# Quantitative Comparison of VR Headset Fields of View

Although I’ve taken many through-the-lens pictures of several common VR headsets with a calibrated wide-angle camera, until recently I was still struggling how to compare the resulting fields of view (FoV) quantitatively, how to put them in context, and how to visualize them appropriately. When trying to answer questions like “which VR headset has a bigger FoV?” or “by how much is headset A’s FoV bigger than headset B’s?” or “how does headset C’s FoV compare to the field of vision of the naked human eye?”, the basic question is: how does one even measure field of view, in a way that is fair and allows comparison across a wide range of possible sizes. Does one report a single angle, and how does one measure it? Across the “diagonal” of the field of view? What if the field of view is not a rectangle? Does one report a pair of angles, say horizontal⨉vertical? Again, what if the field of view is not a rectangle?

Then, if FoV is measured either as a single angle or a pair of angles, how does one compare different FoVs fairly? If one headset has 100° FoV, and another has 110°, does the latter show 10% more of a virtual 3D environment? What if one has 100°⨉100° and another has 110°⨉110°, does the latter show 21% more?

To find a reasonable answer, let’s go back to the basics: what does FoV actually measure? The general idea is that FoV measures how much of a virtual 3D environment a user can see at any given instant, meaning, without moving their head. A larger FoV value should mean that a user can see more, and, ideally, an FoV value that is twice as large should mean that a user can see twice as much.
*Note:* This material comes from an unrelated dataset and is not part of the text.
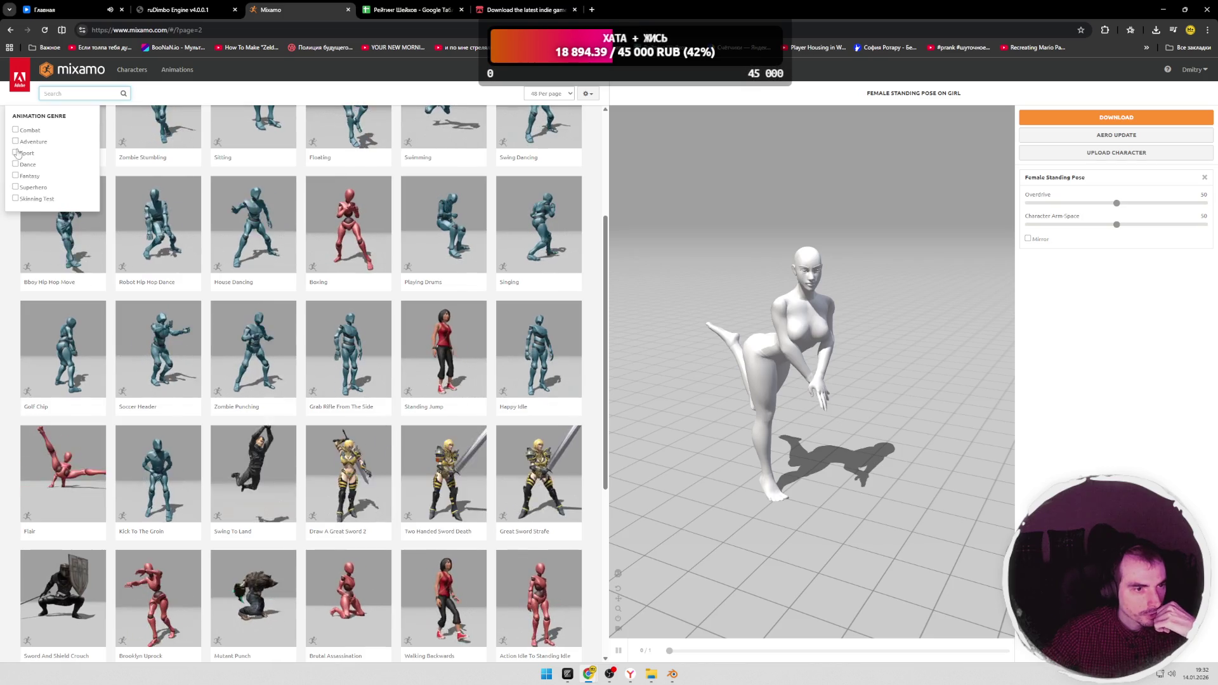
{"action": "left_click", "coordinate": [69, 94]}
Now, what does it mean that “something can be seen?” We can see something if light from that something reaches our eye, enters the eye through the cornea, pupil, and lens, and finally hits the retina. In principle, light travels towards our eyes from all possible directions, but only some of those directions end up on the retina due to various obstructions (we can’t see behind our heads, for example). So a reasonable measure of field of view (for one eye) would be the total number of different 3D directions from which light reaches that eye’s retina. The problem is that there is an infinite number of different directions from which light can arrive, so simple counting does not work.